On October 30, 2024, Durham announced his retirement from PBA.

=== Saga Ballooners (2025–present) ===
On January 10, 2025, Durham signed with the Saga Ballooners of the B.League.

== The Basketball Tournament ==
Durham first played in The Basketball Tournament for the 2019 edition. He helped the Jackson TN Underdawgs squad earn an Elite 8 berth after they posted three impressive wins to capture the Memphis region title, despite entering the tournament as the lowest seed (#8).
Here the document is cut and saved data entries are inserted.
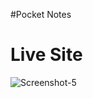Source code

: 
#Pocket Notes 

<h1>Live Site</h1>


<img src="https://i.ibb.co/51Vg0xS/Screenshot-5.png" alt="Screenshot-5" border="0">
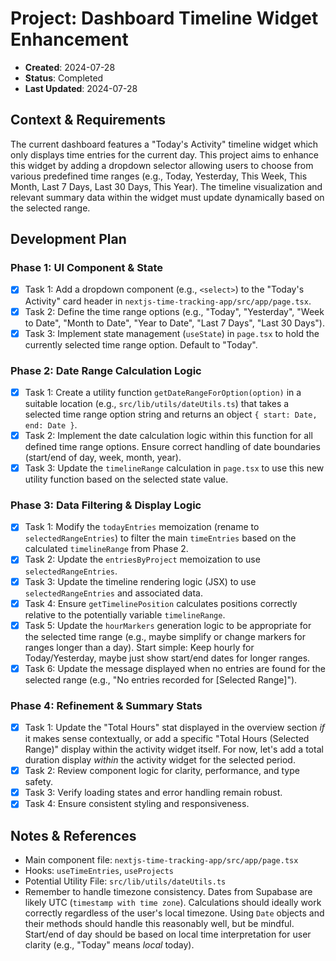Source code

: # Project: Dashboard Timeline Widget Enhancement
- **Created**: 2024-07-28
- **Status**: Completed
- **Last Updated**: 2024-07-28

## Context & Requirements
The current dashboard features a "Today's Activity" timeline widget which only displays time entries for the current day. This project aims to enhance this widget by adding a dropdown selector allowing users to choose from various predefined time ranges (e.g., Today, Yesterday, This Week, This Month, Last 7 Days, Last 30 Days, This Year). The timeline visualization and relevant summary data within the widget must update dynamically based on the selected range.

## Development Plan
### Phase 1: UI Component & State
- [x] Task 1: Add a dropdown component (e.g., `<select>`) to the "Today's Activity" card header in `nextjs-time-tracking-app/src/app/page.tsx`.
- [x] Task 2: Define the time range options (e.g., "Today", "Yesterday", "Week to Date", "Month to Date", "Year to Date", "Last 7 Days", "Last 30 Days").
- [x] Task 3: Implement state management (`useState`) in `page.tsx` to hold the currently selected time range option. Default to "Today".

### Phase 2: Date Range Calculation Logic
- [x] Task 1: Create a utility function `getDateRangeForOption(option)` in a suitable location (e.g., `src/lib/utils/dateUtils.ts`) that takes a selected time range option string and returns an object `{ start: Date, end: Date }`.
- [x] Task 2: Implement the date calculation logic within this function for all defined time range options. Ensure correct handling of date boundaries (start/end of day, week, month, year).
- [x] Task 3: Update the `timelineRange` calculation in `page.tsx` to use this new utility function based on the selected state value.

### Phase 3: Data Filtering & Display Logic
- [x] Task 1: Modify the `todayEntries` memoization (rename to `selectedRangeEntries`) to filter the main `timeEntries` based on the calculated `timelineRange` from Phase 2.
- [x] Task 2: Update the `entriesByProject` memoization to use `selectedRangeEntries`.
- [x] Task 3: Update the timeline rendering logic (JSX) to use `selectedRangeEntries` and associated data.
- [x] Task 4: Ensure `getTimelinePosition` calculates positions correctly relative to the potentially variable `timelineRange`.
- [x] Task 5: Update the `hourMarkers` generation logic to be appropriate for the selected time range (e.g., maybe simplify or change markers for ranges longer than a day). Start simple: Keep hourly for Today/Yesterday, maybe just show start/end dates for longer ranges.
- [x] Task 6: Update the message displayed when no entries are found for the selected range (e.g., "No entries recorded for [Selected Range]").

### Phase 4: Refinement & Summary Stats
- [x] Task 1: Update the "Total Hours" stat displayed in the overview section *if* it makes sense contextually, or add a specific "Total Hours (Selected Range)" display within the activity widget itself. For now, let's add a total duration display *within* the activity widget for the selected period.
- [x] Task 2: Review component logic for clarity, performance, and type safety.
- [x] Task 3: Verify loading states and error handling remain robust.
- [x] Task 4: Ensure consistent styling and responsiveness.

## Notes & References
- Main component file: `nextjs-time-tracking-app/src/app/page.tsx`
- Hooks: `useTimeEntries`, `useProjects`
- Potential Utility File: `src/lib/utils/dateUtils.ts`
- Remember to handle timezone consistency. Dates from Supabase are likely UTC (`timestamp with time zone`). Calculations should ideally work correctly regardless of the user's local timezone. Using `Date` objects and their methods should handle this reasonably well, but be mindful. Start/end of day should be based on local time interpretation for user clarity (e.g., "Today" means *local* today). 
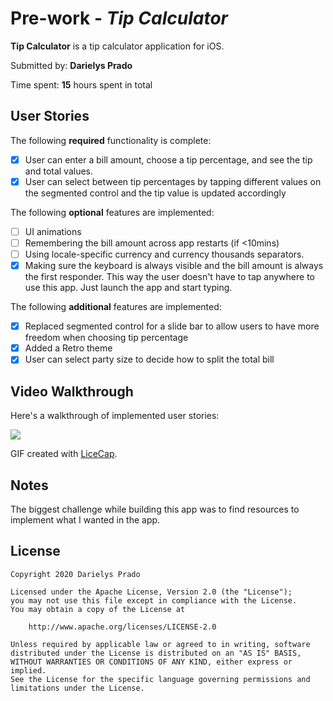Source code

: # Pre-work - *Tip Calculator*

**Tip Calculator** is a tip calculator application for iOS.

Submitted by: **Darielys Prado**

Time spent: **15** hours spent in total

## User Stories

The following **required** functionality is complete:

* [x] User can enter a bill amount, choose a tip percentage, and see the tip and total values.
* [x] User can select between tip percentages by tapping different values on the segmented control and the tip value is updated accordingly

The following **optional** features are implemented:

* [ ] UI animations
* [ ] Remembering the bill amount across app restarts (if <10mins)
* [ ] Using locale-specific currency and currency thousands separators.
* [x] Making sure the keyboard is always visible and the bill amount is always the first responder. This way the user doesn't have to tap anywhere to use this app. Just launch the app and start typing.

The following **additional** features are implemented:

- [x] Replaced segmented control for a slide bar to allow users to have more freedom when choosing tip percentage
- [x] Added a Retro theme 
- [x] User can select party size to decide how to split the total bill 
      
## Video Walkthrough

Here's a walkthrough of implemented user stories:

![](https://i.imgur.com/sWcobRl.gif)


GIF created with [LiceCap](http://www.cockos.com/licecap/).

## Notes

The biggest challenge while building this app was to find resources to implement what I wanted in the app.

## License

    Copyright 2020 Darielys Prado

    Licensed under the Apache License, Version 2.0 (the "License");
    you may not use this file except in compliance with the License.
    You may obtain a copy of the License at

        http://www.apache.org/licenses/LICENSE-2.0

    Unless required by applicable law or agreed to in writing, software
    distributed under the License is distributed on an "AS IS" BASIS,
    WITHOUT WARRANTIES OR CONDITIONS OF ANY KIND, either express or implied.
    See the License for the specific language governing permissions and
    limitations under the License.
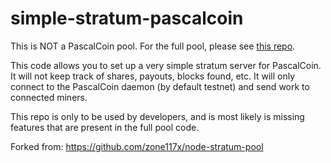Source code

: # simple-stratum-pascalcoin

This is NOT a PascalCoin pool. For the full pool, please see [this repo](https://github.com/PascalCoinFreePool/PascalCoinFreePool).

This code allows you to set up a very simple stratum server for PascalCoin. It will not keep track of shares, payouts, blocks found, etc. It will only connect to the PascalCoin daemon (by default testnet) and send work to connected miners.

This repo is only to be used by developers, and is most likely is missing features that are present in the full pool code.

Forked from: https://github.com/zone117x/node-stratum-pool
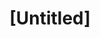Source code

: ---
pid: VP21
title: "[Untitled]"
location_transcription: City Hall
zipcode: '19144'
outside_phl: 
neighborhood: Germantown
age: '45'
age_range: 40-49
instagram: 
image_file_name: VP_21.jpg
proposal_transcription: Want to see a church monument choir
topic: Religion
topic_summary: '0'
type: Audio,Song Sound
keywords_other: 
credit: 
image_labels: 
twitter: 
facebook: 
permalink: "/monuments/vp21/"
layout: item-page
---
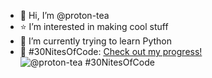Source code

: - 🌸 Hi, I’m @proton-tea
- ⭐️ I’m interested in making cool stuff
- 🌱 I’m currently trying to learn Python
- 🌊 #30NitesOfCode:
  [Check out my progress!](https://www.codedex.io/@proton-tea/30-nites-of-code)  
  ![@proton-tea #30NitesOfCode](https://www.codedex.io/api/petStatus?user=proton-tea)

<!---
proton-tea/proton-tea is a ✨ special ✨ repository because its `README.md` (this file) appears on your GitHub profile.
You can click the Preview link to take a look at your changes.
--->
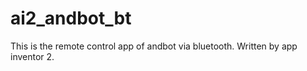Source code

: # ai2_andbot_bt

This is the remote control app of andbot via bluetooth. 
Written by app inventor 2. 


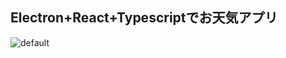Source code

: ## Electron+React+Typescriptでお天気アプリ

![default](https://user-images.githubusercontent.com/33411216/51424798-67551c00-1c16-11e9-981c-02d0047f06c9.gif)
He was set to compete in the 2020 edition with Jackson TN, but their team was diagnosed with a case of COVID-19, and was replaced. They were able to compete in the 2021 edition once again.

== Career statistics ==

=== NBA G League ===

| Year | Team | GP | GS | MPG | FG% | 3P% | FT% | RPG | APG | SPG | BPG | PPG |
|---|---|---|---|---|---|---|---|---|---|---|---|---|
| 2015–16 | Texas Legends | 24 | 7 | 23.5 | .552 | .444 | .683 | 7.4 | 1.0 | .5 | .8 | 8.8 |
| Career |  | 24 | 7 | 23.5 | .552 | .444 | .683 | 7.4 | 1.0 | .5 | .8 | 8.8 |

== Personal life ==
Durham operates the Grand Rapids Danger. They previously played in the American Basketball Association for two seasons and moved to the North American Basketball League (NABL) in 2018. He also runs a foundation which exposes young kids to sports.

Durham has two children. He is one of 10 siblings.